The difference between the two marks the difference between why one has prospered and the other is, you'll pardon the pun, dying. Arbor has grown through modest acquisitions and internal growth and stayed in Canada. It has quietly grown revenues and profits. Loewen became extremely aggressive and expanded into the U.S. on borrowed money. Eventually Loewen's blooming debt and some unfortunate lawsuits that resulted forced it into seeking court protection. Loewen's shares plunged from a high of $55.50 to its current frozen price of $0.17.
Arbor was founded in 1947 and operates in every province except Newfoundland and P.E.I. Cemetery properties range from 25 to 180 acres in size. The company is non-sectarian and serves people of all faiths and ethnic origins.
The company has been recommended since February 1999 by Patrick McKeough in The Successful Investor.

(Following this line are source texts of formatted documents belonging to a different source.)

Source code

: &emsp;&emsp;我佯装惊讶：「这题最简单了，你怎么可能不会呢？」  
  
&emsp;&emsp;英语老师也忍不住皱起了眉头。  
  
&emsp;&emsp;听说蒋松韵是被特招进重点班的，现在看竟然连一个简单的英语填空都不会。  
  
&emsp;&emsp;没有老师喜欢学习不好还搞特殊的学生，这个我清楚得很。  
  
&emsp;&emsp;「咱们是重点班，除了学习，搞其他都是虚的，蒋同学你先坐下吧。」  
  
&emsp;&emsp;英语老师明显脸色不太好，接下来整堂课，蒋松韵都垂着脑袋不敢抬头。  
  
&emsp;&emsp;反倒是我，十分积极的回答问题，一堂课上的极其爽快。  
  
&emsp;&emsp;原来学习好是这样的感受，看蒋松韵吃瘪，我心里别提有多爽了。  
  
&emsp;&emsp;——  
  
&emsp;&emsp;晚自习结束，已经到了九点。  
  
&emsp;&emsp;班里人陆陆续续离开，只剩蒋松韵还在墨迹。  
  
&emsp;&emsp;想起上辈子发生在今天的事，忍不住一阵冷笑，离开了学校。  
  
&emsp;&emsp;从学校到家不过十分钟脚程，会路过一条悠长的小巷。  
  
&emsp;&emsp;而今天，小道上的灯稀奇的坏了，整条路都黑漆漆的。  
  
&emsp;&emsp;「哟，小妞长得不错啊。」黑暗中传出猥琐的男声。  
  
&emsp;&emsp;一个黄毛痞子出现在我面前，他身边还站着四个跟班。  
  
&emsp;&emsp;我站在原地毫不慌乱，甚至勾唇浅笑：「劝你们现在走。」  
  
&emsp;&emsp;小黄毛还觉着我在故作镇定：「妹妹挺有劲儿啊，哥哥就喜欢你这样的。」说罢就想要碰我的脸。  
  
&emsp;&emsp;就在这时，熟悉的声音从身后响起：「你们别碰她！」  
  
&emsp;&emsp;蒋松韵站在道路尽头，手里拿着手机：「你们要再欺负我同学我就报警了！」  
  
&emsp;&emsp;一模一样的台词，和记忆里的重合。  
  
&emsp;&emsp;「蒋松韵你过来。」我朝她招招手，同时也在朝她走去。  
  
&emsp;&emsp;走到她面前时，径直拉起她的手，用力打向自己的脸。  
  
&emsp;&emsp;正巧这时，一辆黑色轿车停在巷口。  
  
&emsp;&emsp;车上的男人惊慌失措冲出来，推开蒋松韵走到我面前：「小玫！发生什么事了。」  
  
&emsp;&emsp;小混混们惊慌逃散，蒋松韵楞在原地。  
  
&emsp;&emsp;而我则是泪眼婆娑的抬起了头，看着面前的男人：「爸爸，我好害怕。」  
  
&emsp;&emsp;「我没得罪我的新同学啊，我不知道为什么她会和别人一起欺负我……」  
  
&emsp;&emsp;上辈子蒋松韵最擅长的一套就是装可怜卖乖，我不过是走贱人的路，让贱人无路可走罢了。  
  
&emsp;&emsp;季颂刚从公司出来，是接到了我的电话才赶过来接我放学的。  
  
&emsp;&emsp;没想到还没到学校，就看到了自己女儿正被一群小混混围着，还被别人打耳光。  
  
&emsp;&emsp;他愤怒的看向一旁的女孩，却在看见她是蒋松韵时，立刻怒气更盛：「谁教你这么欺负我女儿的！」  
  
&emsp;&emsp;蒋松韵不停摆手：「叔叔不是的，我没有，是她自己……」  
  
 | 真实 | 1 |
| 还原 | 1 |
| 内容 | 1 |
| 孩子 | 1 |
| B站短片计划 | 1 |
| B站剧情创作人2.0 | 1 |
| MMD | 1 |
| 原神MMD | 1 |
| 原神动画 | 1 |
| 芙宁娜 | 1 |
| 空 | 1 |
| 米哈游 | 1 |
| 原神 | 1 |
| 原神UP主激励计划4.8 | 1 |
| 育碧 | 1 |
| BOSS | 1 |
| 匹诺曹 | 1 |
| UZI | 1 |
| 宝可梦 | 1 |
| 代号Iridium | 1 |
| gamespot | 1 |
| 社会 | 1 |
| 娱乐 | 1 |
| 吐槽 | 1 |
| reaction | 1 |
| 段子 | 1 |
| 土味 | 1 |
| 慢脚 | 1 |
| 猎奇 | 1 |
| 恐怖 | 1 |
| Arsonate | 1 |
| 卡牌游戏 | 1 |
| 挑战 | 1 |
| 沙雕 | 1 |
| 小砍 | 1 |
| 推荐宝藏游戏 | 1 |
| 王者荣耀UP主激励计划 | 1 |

Pat notes that the stock had traded as high as $35 in 1997 but was dragged down by the Loewen debacle. At the time he recommended it, Arbor traded at $16. Unfortunately, the timing proved to be too soon and Arbor continued to fall as did Loewen hitting a low of $4.75 in November 2000. Since then the stock has risen steadily to its current $11.10. The quarterly report to July 30, 2001 showed solid earnings growth.
An added bonus is the possibility of a takeover down the road. The giant American company, Services Corporation International (SCI) owns 38% of class A voting shares and 65% of class B non-voting shares in the company. In August 2000, SCI sought a court order to wind up Arbor and divided its assets between the two principal shareholders. This application was withdrawn in December 2000. SCI is Arbor's largest competitor and may someday launch a formal takeover bid at a premium.
Although we will be following the class B shares (because they are more widely traded), Pat McKeough recommends the class A shares if you can get them for less than a 10% premium over the B shares.
Quarterly Earnings per Share
| 2000 | 2001 | % Change | |
| To July 30th | $0.21 | $0.69 | 228.6% |
| Revenues (000s) | $42,061 | $45,040 | 7.1% |
Annual Earnings per Share
| to Oct. 31st | 1998 | 1999 | % Change | 2000 | % Change |
| EPS | $0.1.19 | $1.08 | -9.2% | $1.27 | 17.6% |
| Revenues (000s) | $151,915 | $163,580 | 7.7% | $169,246 | 3.5% |
Earnings in 1999 exclude extraordinary items relating to tax liabilities, a loss on disposition of assets and an accounting charge to reflect a drop in property values.